We found that selenium supplementation among patients with DN for 12 weeks did not affect lipid concentrations compared with the placebo. Overall, few studies have evaluated the impacts of selenium administration on lipid concentrations. In a Cochrane systematic review, Rees et al. [33] observed that selenium supplementation reduced total cholesterol but it did not reach statistical significance. We previously showed that taking 200 μg/day of selenium supplements for 8 weeks among PCOS women decreased serum levels of triglycerides and VLDL-cholesterol, without any impact on other lipid profiles [15]. With regard to the effect of selenium administration on lipid concentrations, few trials have assessed the effect of selenium intake in combination with other micronutrients on blood lipids. For instance, in a randomized trial by Zhang et al.[34] in a rural Chinese population with a low dietary intake of selenium, it was observed that long-term combined supplementation with selenium (37.5 μg), vitamin C, and vitamin E led to a small but significant rise in total- and LDL- cholesterol concentrations, although HDL-cholesterol concentrations were not affected. Impaired insulin function and T2DM are associated with a clustering of interrelated plasma lipid and lipoprotein abnormalities including reduced HDL-cholesterol and elevated triglyceride levels [35]. There is evidence that abnormalities in each of these lipid profiles is associated with increased risk of coronary artery disease (CAD), the leading cause of death in patients with T2DM [35]. Epidemiologic studies have reported that dyslipidemia in diabetes is associated with higher CAD risk and mortality [36, 37]. The absence of a significant effect on lipid profiles in the current study might be explained by the conditions of study participants, dosages of selenium supplements as well as the baseline levels of lipid profiles in study participants.
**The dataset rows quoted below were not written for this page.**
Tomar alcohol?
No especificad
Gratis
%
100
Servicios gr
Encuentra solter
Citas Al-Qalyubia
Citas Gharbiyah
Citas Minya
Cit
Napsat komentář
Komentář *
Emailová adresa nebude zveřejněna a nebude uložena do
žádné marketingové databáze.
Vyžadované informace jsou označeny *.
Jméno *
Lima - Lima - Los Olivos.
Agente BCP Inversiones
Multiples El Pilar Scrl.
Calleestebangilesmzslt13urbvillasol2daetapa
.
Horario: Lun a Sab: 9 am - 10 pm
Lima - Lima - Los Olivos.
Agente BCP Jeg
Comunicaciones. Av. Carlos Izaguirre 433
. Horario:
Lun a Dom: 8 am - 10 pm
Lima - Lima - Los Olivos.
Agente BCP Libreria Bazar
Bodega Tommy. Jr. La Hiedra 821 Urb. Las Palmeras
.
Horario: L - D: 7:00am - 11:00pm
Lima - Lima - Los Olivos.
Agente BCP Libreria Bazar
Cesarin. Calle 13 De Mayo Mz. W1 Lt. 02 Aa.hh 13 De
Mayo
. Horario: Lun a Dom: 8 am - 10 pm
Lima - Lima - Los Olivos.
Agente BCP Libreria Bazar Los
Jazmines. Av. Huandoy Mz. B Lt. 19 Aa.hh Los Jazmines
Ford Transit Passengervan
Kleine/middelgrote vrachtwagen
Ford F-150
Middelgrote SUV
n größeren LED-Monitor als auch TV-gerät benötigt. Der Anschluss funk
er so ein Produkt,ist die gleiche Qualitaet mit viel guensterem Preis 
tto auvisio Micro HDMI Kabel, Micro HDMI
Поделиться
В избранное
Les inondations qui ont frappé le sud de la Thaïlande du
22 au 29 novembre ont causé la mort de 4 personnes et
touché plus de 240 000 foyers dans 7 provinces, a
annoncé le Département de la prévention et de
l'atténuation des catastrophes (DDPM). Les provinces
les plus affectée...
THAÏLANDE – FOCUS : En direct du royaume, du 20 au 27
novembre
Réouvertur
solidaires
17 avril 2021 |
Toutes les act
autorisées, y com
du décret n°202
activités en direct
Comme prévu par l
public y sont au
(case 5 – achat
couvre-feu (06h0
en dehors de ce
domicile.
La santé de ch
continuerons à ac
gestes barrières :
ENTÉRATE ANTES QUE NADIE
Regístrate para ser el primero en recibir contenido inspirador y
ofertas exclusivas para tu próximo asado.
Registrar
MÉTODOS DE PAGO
Our study had some limitations. Due to the budget limitation, we did not evaluate the effects of selenium administration on plasma or urine selenium and HbA1C. It must be kept in mind that the biomarkers we measured in the current study are all routine analyses and no significant molecular analyses were done in this study due to limited funding for research projects in developing countries. Therefore, performance of molecular analyses including measurement of malondialdehyde, superoxide dismutase, and glutathione are warranted in future studies. In addition, we could not assess the effects of selenium administration of other selenium-dependent antioxidant enzymes including thioredoxin reductase and the signaling pathway involved in DN. The GPx and other antioxidant/oxidant analyses should have been performed in erythrocytes instead of plasma, because oxidation occurs in lipids, protein, and nucleic acids. However, due to some limitations we couldn’t perform these analyses. Therefore, our findings should be interpreted with caution. The high standard deviations (SDs) of dependent variables in some cases such as triglycerides and LDL-cholesterol might make the interpretation of our findings difficult. Such high SDs might be explained by the small number of participants in the study, which was a limitation.

Taken together, our study indicated that selenium supplementation for 12 weeks among patients with DN had beneficial effects on plasma GPx, serum insulin levels, HOMA-IR, and HOMA-B; however, it did not affect FPG, QUICKI, and lipid profiles.